Abstract

The laser energy thresholds for SEU for SOI 1-Mbit SRAMs built in Sandia's 0.35-μm SOI technology were measured using carrier generation by two-photon absorption. The laser measurements were correlated to heavy-ion threshold LET measurements to determine an empirical relationship between laser energy threshold and heavy-ion threshold LET. This empirical relationship was used to estimate the threshold LETs for other circuits built in Sandia's 0.35-μm SOI technology and SRAMs built in IBM's 45 and 65-nm SOI technologies.

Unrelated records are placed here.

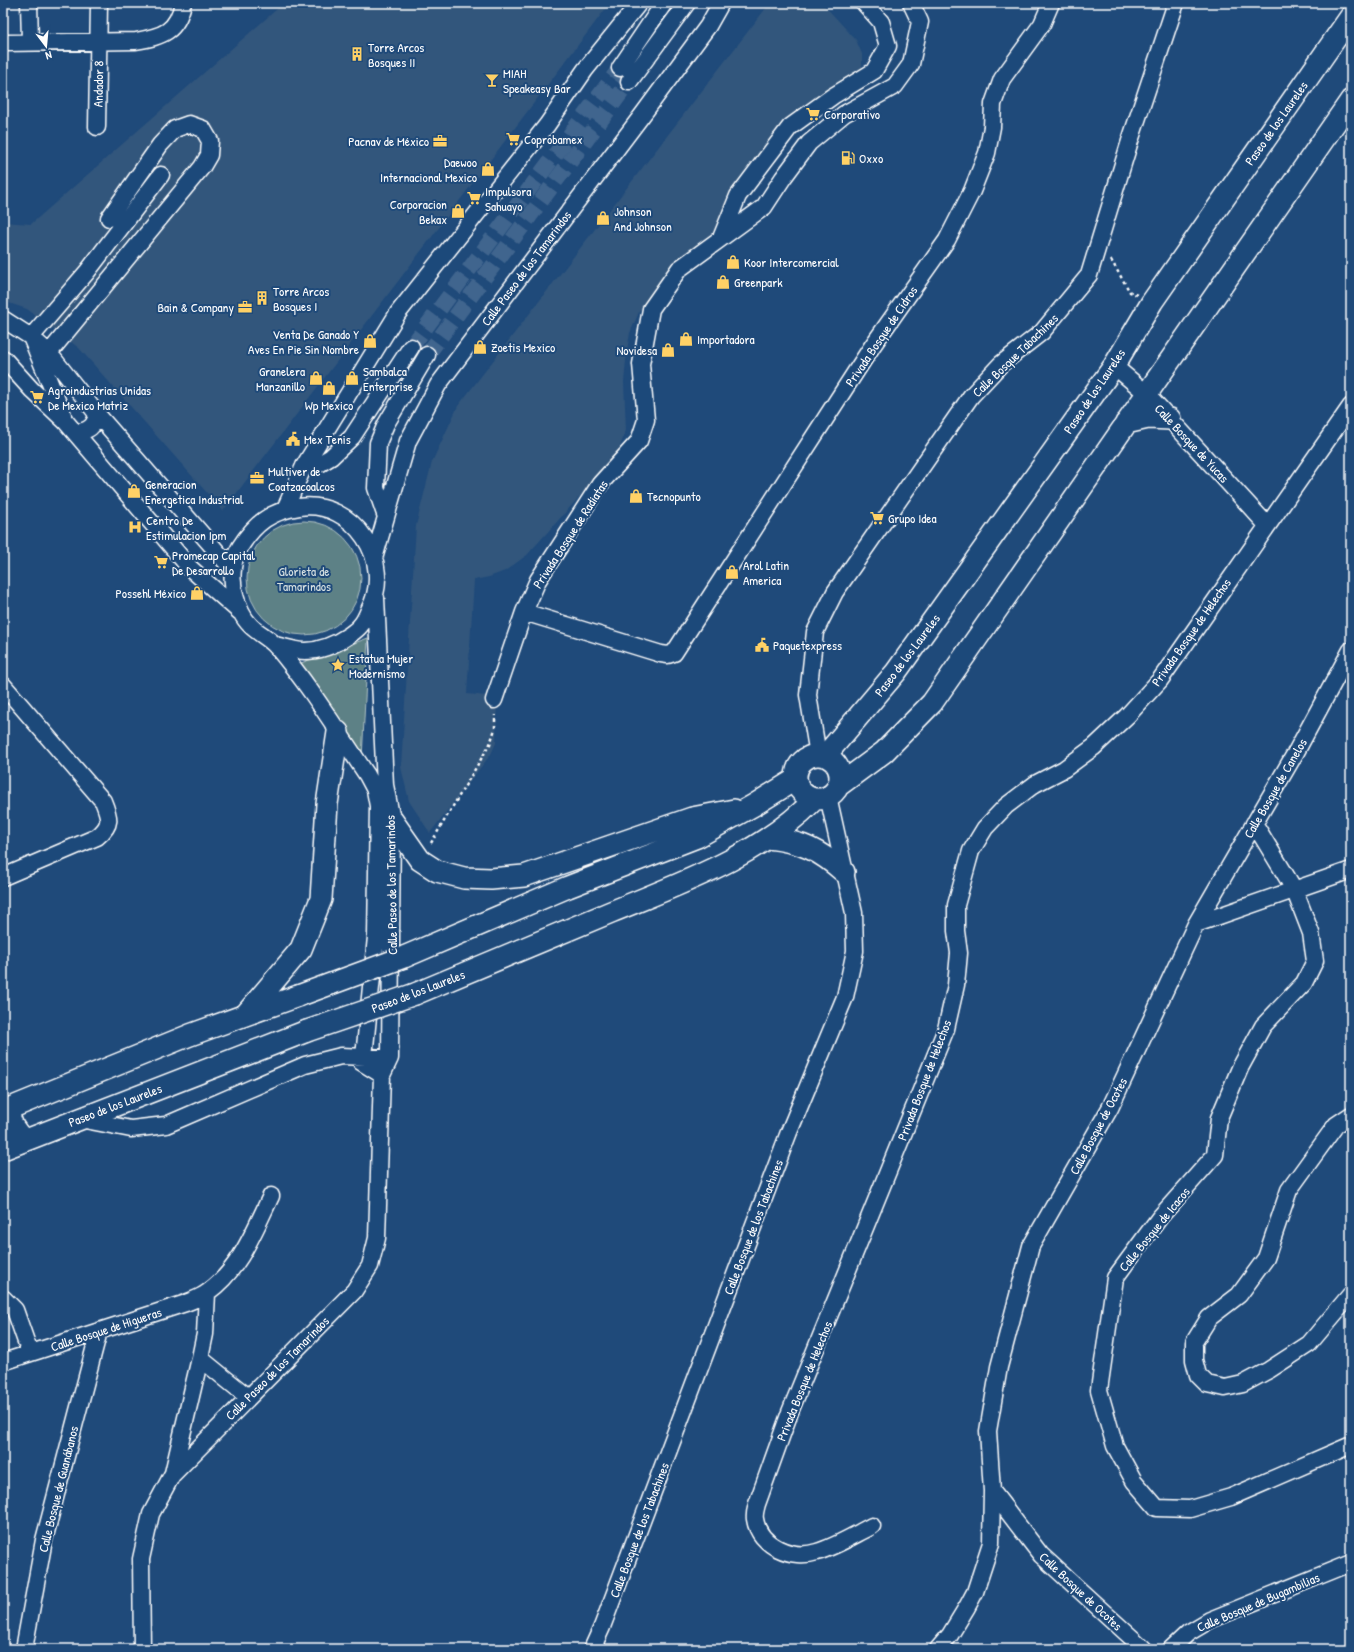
<svg xmlns="http://www.w3.org/2000/svg" width="1354" height="1652" viewBox="0 0 1354 1652" font-family="'Patrick Hand',sans-serif">
<rect width="100%" height="100%" fill="#1f4a7a"/>
<filter id="ink" filterUnits="userSpaceOnUse"><feTurbulence type="fractalNoise" baseFrequency=".025" numOctaves="2"/><feDisplacementMap in="SourceGraphic" scale="8" xChannelSelector="R" yChannelSelector="G"/><feConvolveMatrix kernelMatrix="1 2 1 2 8 2 1 2 1" color-interpolation-filters="sRGB"/></filter>
<g filter="url(#ink)">
<!-- built -->
<path fill="#32567c" d="M 284,3 L 610,3 L 223,511 L 79,348 L 27,309 L 3,301 L 3,222 L 31,224 Z
M 770,3 L 822,3 L 856,40 L 862,54 L 862,66 L 860,73 L 782,132 L 733,220 L 706,238 L 671,270 L 639,312 L 630,333 L 627,350 L 624,382 L 626,430 L 617,455 L 527,555 L 505,571 L 489,577 L 474,580 L 467,694 L 497,697 L 496,743 L 491,754 L 430,833 L 409,801 L 401,767 L 416,526 L 432,462 L 458,406 Z"/>
<!-- green -->
<path fill="#5d8186" stroke="#aec0c2" d="M247 578a57 57 0 1 1 114 0a57 57 0 1 1-114 0Z
M 368,638 L 362,760 L 301,663 Z"/>
<g fill="none" stroke-linecap="round" stroke-linejoin="round">
<!-- minor-tunnel -->
<path stroke="#41658e" stroke-width="16" stroke-dasharray="16 8" stroke-linecap="butt" d="M 411,347 L 620,68
M 427,355 L 629,82"/>
<defs>
<path id="minor" d="M 29,3 L 30,41
M 3,43 L 136,41 C 163,36 177,32 183,3
M 620,68 L 664,3
M 629,82 L 687,3
M 97,127 L 99,3
M 721,238 L 738,196 L 790,127 L 833,96 L 874,71 L 888,46 L 881,22 L 864,3
M 3,319 L 31,337 L 49,353 L 97,414 L 233,570
M 49,353 L 202,167 L 209,155 L 210,141 L 203,129 L 189,124 L 175,129 L 160,145 L 109,218
M 3,358 L 32,390 L 66,422 L 190,568 L 240,612
M 1114,366 L 1146,393 L 1267,525
M 63,415 L 31,337 L 87,272 L 161,175
M 75,432 C 88,432 95,426 97,414
M 304,466 L 321,463 L 331,457 L 352,437 L 411,347
M 285,509 L 304,466 L 398,313 L 547,125 L 585,70 L 639,3
M 386,517 L 376,488 L 378,443 L 386,424 L 427,355
M 375,555 L 408,441 L 438,385 L 643,114 L 708,26 L 721,3
M 524,612 L 661,654 L 668,655 L 674,653 L 873,345 L 947,240 L 972,191 L 987,153 L 992,127 L 993,104 L 1002,79 L 1042,24 L 1051,3
M 275,645 C 284,647 295,651 305,651 C 320,651 336,644 348,636 C 352,633 357,630 360,626 C 364,622 367,615 369,610 C 395,562 354,499 299,507 C 271,511 255,523 240,547 C 228,566 232,593 241,612 C 250,631 265,634 276,646 C 310,686 338,732 367,775 L 375,790 L 378,806 L 376,937 L 364,1057 L 361,1062 L 382,1075
M 3,685 L 103,801 C 110,818 112,825 97,837 L 3,877
M 494,700 L 524,612 L 538,580 L 600,484 L 639,441 L 646,420 L 641,364 L 651,309 L 679,269 L 764,207 L 783,178 L 809,143 L 844,114 L 895,86 L 911,64 L 920,22 L 911,3
M 818,755 L 808,695 L 815,632 L 835,592 L 971,396 L 1001,364 L 1042,332 L 1089,275 L 1130,141 L 1176,3
M 1254,823 L 1294,889 L 1311,933 L 1315,961 L 1304,983 L 1263,1026 L 1240,1068 L 1219,1118 L 1215,1155 L 1160,1217 L 1115,1278 L 1099,1390 L 1115,1446 L 1134,1481 L 1157,1508 L 1190,1509 L 1231,1497 L 1351,1445
M 1196,924 L 1296,752 L 1351,650
M 1351,1115 L 1336,1125 L 1289,1190 L 1266,1258 L 1239,1295 L 1209,1318 L 1194,1342 L 1194,1360 L 1198,1375 L 1207,1384 L 1225,1388 L 1243,1384 L 1269,1370 L 1309,1344 L 1351,1294
M 80,1119 L 131,1129 L 166,1125 L 305,1065 L 341,1056 L 390,1058
M 207,1293 L 205,1334 L 200,1358 L 248,1397
M 3,1298 L 15,1310 L 30,1353
M 3,1362 L 186,1303 C 193,1300 202,1297 208,1292 C 240,1269 254,1231 271,1196
M 173,1473 L 200,1358
M 992,1491 L 1041,1555 L 1144,1649
M 872,1526 C 854,1535 837,1546 817,1552 C 792,1560 759,1546 755,1519 C 754,1514 756,1508 757,1504 L 790,1412 L 946,1029 L 956,985 L 959,953 L 956,931 L 956,905 L 971,851 L 985,828 L 1006,806 L 1035,784 L 1064,769 L 1094,747 L 1127,716 L 1160,680 L 1351,406
M 24,1649 L 44,1540 L 99,1331
M 142,1649 L 141,1559 L 151,1514 L 172,1475 L 354,1291 L 370,1266 L 377,1238 L 382,1075 L 390,1058 L 392,820 L 385,785 L 376,598
M 592,1649 L 602,1627 L 789,1132 L 845,997 L 855,951 L 854,913 L 828,796
M 938,1649 L 950,1635 L 967,1607 L 975,1592 L 991,1543 L 992,1491 L 988,1431 L 999,1367 L 1031,1246 L 1110,1108 L 1196,924 L 1351,870
M 1171,1649 L 1188,1633 L 1210,1620 L 1351,1563"/>
<path id="major" d="M 1126,423 L 1148,418 L 1170,419
M796 777a22 22 0 1 1 44 0a22 22 0 1 1-44 0Z
M 825,756 L 896,672 L 1114,366 L 1152,302 L 1351,16
M 838,786 L 884,752 L 932,703 L 1351,100
M 392,820 L 420,860 L 437,871 L 464,878 L 491,879 L 524,876 L 692,818 L 734,810
M 769,838 C 802,842 819,850 844,872
M 404,957 L 568,887 L 697,837 L 754,805 L 796,779
M 415,994 C 480,967 545,940 611,912 C 682,883 760,856 815,799
M 246,1014 L 301,949 L 321,899 L 327,804 L 338,732
M 9,1109 C 9,1122 14,1132 25,1140
M 3,1111 L 190,1035 L 298,996
M 3,1149 L 307,1031"/>
</defs>
<!-- minor casing -->
<use href="#minor" stroke="#fff" stroke-width="19"/>
<!-- major casing -->
<use href="#major" stroke="#fff" stroke-width="24"/>
<!-- path -->
<path stroke="#fff" stroke-width="2.5" stroke-dasharray="3 3" stroke-linecap="butt" d="M 1111,260 L 1130,292 L 1137,295
M 431,843 L 490,744 L 495,729 L 495,715"/>
<!-- minor -->
<use href="#minor" stroke="#1f4a7a" stroke-width="16"/>
<!-- major -->
<use href="#major" stroke="#1f4a7a" stroke-width="21"/>
<defs>
<path id="major-bridge" d="M 298,996 L 404,957
M 307,1031 L 415,994"/>
</defs>
<!-- major-bridge casing -->
<use href="#major-bridge" stroke="#fff" stroke-width="24" stroke-linecap="butt"/>
<!-- major-bridge -->
<use href="#major-bridge" stroke="#1f4a7a" stroke-width="21"/>
</g>
</g>
<!-- icons -->
<defs>
<symbol id="building-bare" viewBox="-9 -9 18 18"><path d="M-4-6H4V6H1V3H-1V6H-4ZM-2.5-4.3h1.7v1.8h-1.7ZM.8-4.3h1.7v1.8H.8ZM-2.5-1h1.7V.8h-1.7ZM.8-1h1.7V.8H.8Z" fill="#ffd166" stroke="#1f4a7a" stroke-width="2.5" paint-order="stroke"/></symbol>
<symbol id="bar-bare" viewBox="-9 -9 18 18"><path d="M-6-5H6L.8 .8V4.5H3.5V6h-7V4.5H-.8V.8Z" fill="#ffd166" stroke="#1f4a7a" stroke-width="2.5" paint-order="stroke"/></symbol>
<symbol id="supermarket-bare" viewBox="-9 -9 18 18"><path d="M-6-5.5h2.5l.6 2H6L4.5 2H-2.5L-4.4-4H-6ZM-1.5 3.2a1.3 1.3 0 1 0 .1 0ZM3 3.2a1.3 1.3 0 1 0 .1 0Z" fill="#ffd166" stroke="#1f4a7a" stroke-width="2.5" paint-order="stroke"/></symbol>
<symbol id="office-bare" viewBox="-9 -9 18 18"><path d="M-6-3h4V-5.5h4V-3h4V5H-6ZM-1-4.5V-3h2v-1.5ZM-6 0V1H6V0Z" fill="#ffd166" stroke="#1f4a7a" stroke-width="2.5" paint-order="stroke"/></symbol>
<symbol id="fuel-bare" viewBox="-9 -9 18 18"><path d="M-5.5-6h7V0h2V4h1.3V-2.5L3-4.5l.8-.8L6-3V5H2.5V1h-1V6h-7ZM-4.2-4.7v3.2H.2V-4.7Z" fill="#ffd166" stroke="#1f4a7a" stroke-width="2.5" paint-order="stroke"/></symbol>
<symbol id="shop-bare" viewBox="-9 -9 18 18"><path d="M-5-2.5h2.3a2.7 3.5 0 0 1 5.4 0H5L5.5 6h-11ZM-1.5-2.5h3a1.5 2.3 0 0 0-3 0Z" fill="#ffd166" stroke="#1f4a7a" stroke-width="2.5" paint-order="stroke"/></symbol>
<symbol id="civic-bare" viewBox="-9 -9 18 18"><path d="M-.6-6.5H3V-4.5H.6V-3L4-1V1h2V6H-6V1h2V-1L-.6-3ZM-1.2 2.5V6h2.4V2.5Z" fill="#ffd166" stroke="#1f4a7a" stroke-width="2.5" paint-order="stroke"/></symbol>
<symbol id="hospital-bare" viewBox="-9 -9 18 18"><path d="M-5-5h3v3.5h4V-5h3V5h-3V1.5h-4V5h-3Z" fill="#ffd166" stroke="#1f4a7a" stroke-width="2.5" paint-order="stroke"/></symbol>
<symbol id="sight-bare" viewBox="-9 -9 18 18"><path d="M0-6L1.8-2.2L6-1.7L2.9 1.2L3.7 5.4L0 3.3L-3.7 5.4L-2.9 1.2L-6-1.7L-1.8-2.2Z" fill="#ffd166" stroke="#1f4a7a" stroke-width="2.5" paint-order="stroke"/></symbol>
</defs>
<g fill-rule="evenodd">
<use href="#building-bare" x="347" y="44" width="20" height="20"/>
<use href="#bar-bare" x="482" y="70" width="20" height="20"/>
<use href="#supermarket-bare" x="803" y="104" width="20" height="20"/>
<use href="#supermarket-bare" x="503" y="129" width="20" height="20"/>
<use href="#office-bare" x="430" y="131" width="20" height="20"/>
<use href="#fuel-bare" x="838" y="148" width="20" height="20"/>
<use href="#shop-bare" x="478" y="159" width="20" height="20"/>
<use href="#supermarket-bare" x="464" y="188" width="20" height="20"/>
<use href="#shop-bare" x="448" y="201" width="20" height="20"/>
<use href="#shop-bare" x="593" y="208" width="20" height="20"/>
<use href="#shop-bare" x="723" y="252" width="20" height="20"/>
<use href="#shop-bare" x="713" y="272" width="20" height="20"/>
<use href="#building-bare" x="252" y="288" width="20" height="20"/>
<use href="#office-bare" x="235" y="297" width="20" height="20"/>
<use href="#shop-bare" x="676" y="329" width="20" height="20"/>
<use href="#shop-bare" x="360" y="331" width="20" height="20"/>
<use href="#shop-bare" x="470" y="337" width="20" height="20"/>
<use href="#shop-bare" x="658" y="340" width="20" height="20"/>
<use href="#shop-bare" x="306" y="368" width="20" height="20"/>
<use href="#shop-bare" x="342" y="368" width="20" height="20"/>
<use href="#shop-bare" x="319" y="378" width="20" height="20"/>
<use href="#supermarket-bare" x="27" y="387" width="20" height="20"/>
<use href="#civic-bare" x="283" y="429" width="20" height="20"/>
<use href="#office-bare" x="247" y="468" width="20" height="20"/>
<use href="#shop-bare" x="124" y="481" width="20" height="20"/>
<use href="#shop-bare" x="626" y="486" width="20" height="20"/>
<use href="#supermarket-bare" x="867" y="508" width="20" height="20"/>
<use href="#hospital-bare" x="125" y="517" width="20" height="20"/>
<use href="#supermarket-bare" x="151" y="552" width="20" height="20"/>
<use href="#shop-bare" x="722" y="562" width="20" height="20"/>
<use href="#shop-bare" x="187" y="583" width="20" height="20"/>
<use href="#civic-bare" x="752" y="635" width="20" height="20"/>
<use href="#sight-bare" x="328" y="655" width="20" height="20"/>
</g>
<g text-anchor="middle" dominant-baseline="central" stroke-width="4" stroke-linejoin="round" paint-order="stroke">
<!-- poi labels -->
<g font-size="13" fill="#fff" stroke="#1f4a7a" text-anchor="start">
<text x="368" y="47">Torre Arcos<tspan x="368" dy="15">Bosques II</tspan></text>
<text x="503" y="73">MIAH<tspan x="503" dy="15">Speakeasy Bar</tspan></text>
<text x="824" y="114">Corporativo</text>
<text x="524" y="139">Coprobamex</text>
<text x="429" y="141" text-anchor="end">Pacnav de México</text>
<text x="859" y="158">Oxxo</text>
<text x="477" y="162" text-anchor="end">Daewoo<tspan x="477" dy="15">Internacional Mexico</tspan></text>
<text x="485" y="191">Impulsora<tspan x="485" dy="15">Sahuayo</tspan></text>
<text x="447" y="204" text-anchor="end">Corporacion<tspan x="447" dy="15">Bekax</tspan></text>
<text x="614" y="211">Johnson<tspan x="614" dy="15">And Johnson</tspan></text>
<text x="744" y="262">Koor Intercomercial</text>
<text x="734" y="282">Greenpark</text>
<text x="273" y="291">Torre Arcos<tspan x="273" dy="15">Bosques I</tspan></text>
<text x="234" y="307" text-anchor="end">Bain &amp; Company</text>
<text x="359" y="334" text-anchor="end">Venta De Ganado Y<tspan x="359" dy="15">Aves En Pie Sin Nombre</tspan></text>
<text x="697" y="339">Importadora</text>
<text x="491" y="347">Zoetis Mexico</text>
<text x="657" y="350" text-anchor="end">Novidesa</text>
<text x="305" y="371" text-anchor="end">Granelera<tspan x="305" dy="15">Manzanillo</tspan></text>
<text x="363" y="371">Sambalca<tspan x="363" dy="15">Enterprise</tspan></text>
<text x="48" y="390">Agroindustrias Unidas<tspan x="48" dy="15">De Mexico Matriz</tspan></text>
<text x="329" y="405" text-anchor="middle">Wp Mexico</text>
<text x="304" y="439">Mex Tenis</text>
<text x="268" y="471">Multiver de<tspan x="268" dy="15">Coatzacoalcos</tspan></text>
<text x="145" y="484">Generacion<tspan x="145" dy="15">Energetica Industrial</tspan></text>
<text x="647" y="496">Tecnopunto</text>
<text x="888" y="518">Grupo Idea</text>
<text x="146" y="520">Centro De<tspan x="146" dy="15">Estimulacion Ipm</tspan></text>
<text x="172" y="555">Promecap Capital<tspan x="172" dy="15">De Desarrollo</tspan></text>
<text x="743" y="565">Arol Latin<tspan x="743" dy="15">America</tspan></text>
<text x="186" y="593" text-anchor="end">Possehl México</text>
<text x="773" y="645">Paquetexpress</text>
<text x="349" y="658">Estatua Mujer<tspan x="349" dy="15">Modernismo</tspan></text>
</g>
<!-- street labels -->
<g font-size="13" fill="#fff" stroke="#1f4a7a">
<text transform="translate(98 84) rotate(-89)">Andador 8</text>
<text transform="translate(1276 123) rotate(-55)">Paseo de los Laureles</text>
<text transform="translate(526 268) rotate(-53)">Calle Paseo de los Tamarindos</text>
<text transform="translate(881 336) rotate(-56)">Privada Bosque de Cidros</text>
<text transform="translate(1015 355) rotate(-44)">Calle Bosque Tabachines</text>
<text transform="translate(1094 391) rotate(-56)">Paseo de los Laureles</text>
<text transform="translate(1192 443) rotate(47)">Calle Bosque de Yucas</text>
<text transform="translate(570 534) rotate(-57)">Privada Bosque de Radiatas</text>
<text transform="translate(1191 632) rotate(-55)">Privada Bosque de Helechos</text>
<text transform="translate(907 655) rotate(-53)">Paseo de los Laureles</text>
<text transform="translate(1275 788) rotate(-60)">Calle Bosque de Canelos</text>
<text transform="translate(391 885) rotate(-91)">Calle Paseo de los Tamarindos</text>
<text transform="translate(418 991) rotate(-21)">Paseo de los Laureles</text>
<text transform="translate(924 1080) rotate(-69)">Privada Bosque de Helechos</text>
<text transform="translate(115 1105) rotate(-21)">Paseo de los Laureles</text>
<text transform="translate(1098 1126) rotate(-62)">Calle Bosque de Ocotes</text>
<text transform="translate(753 1227) rotate(-69)">Calle Bosque de los Tabachines</text>
<text transform="translate(1154 1229) rotate(-51)">Calle Bosque de Icacos</text>
<text transform="translate(106 1329) rotate(-18)">Calle Bosque de Higueras</text>
<text transform="translate(277 1368) rotate(-45)">Calle Paseo de los Tamarindos</text>
<text transform="translate(804 1381) rotate(-68)">Privada Bosque de Helechos</text>
<text transform="translate(58 1489) rotate(-76)">Calle Bosque de Guanábanos</text>
<text transform="translate(639 1530) rotate(-69)">Calle Bosque de los Tabachines</text>
<text transform="translate(1081 1591) rotate(43)">Calle Bosque de Ocotes</text>
<text transform="translate(1258 1602) rotate(-23)">Calle Bosque de Bugambilias</text>
</g>
<!-- park labels -->
<g font-size="13" fill="#d6e0e1" stroke="#1f4a7a">
<text x="304" y="571">Glorieta de<tspan x="304" dy="15">Tamarindos</tspan></text>
</g>
</g>
<!-- margin -->
<rect width="1354" height="1652" fill="none" stroke="#1f4a7a" stroke-width="16"/>
<rect x="8" y="8" width="1338" height="1636" fill="none" stroke="#fff" stroke-width="1.5" filter="url(#ink)"/>
<!-- north arrow -->
<g transform="translate(46 46) rotate(164)" stroke="#1f4a7a" stroke-width="3" paint-order="stroke">
<path d="M0-3L7 15L0 10L-7 15Z" fill="#ffffff"/>
<text y="-6" font-size="11" font-weight="bold" text-anchor="middle" fill="#ffffff">N</text>
</g>
</svg>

For an ASIC built in Sandia's 0.35-μm SOI technology the estimated threshold from laser measurements was close to the measured heavy-ion threshold LET. However, for a dual-port SRAM also built in Sandia's 0.35-μm SOI technology and for the 45- and 65-nm IBM SOI SRAMs, the threshold LETs estimated from laser measurements did not correlate to the measured heavy-ion threshold LETs. For the IBM SRAMs, the likely cause of the discrepancy between the threshold LETs estimated from laser measurements and the threshold LETs measured by heavy-ion testing is due to the laser pulse simultaneously injecting charge into multiple transistors within a memory cell and/or in adjacent memory cells. This is due to the relatively large size of the laser spot size compared to the size of the SEU sensitive volume of the IBM SOI devices. The hardness assurance implications of these results are discussed.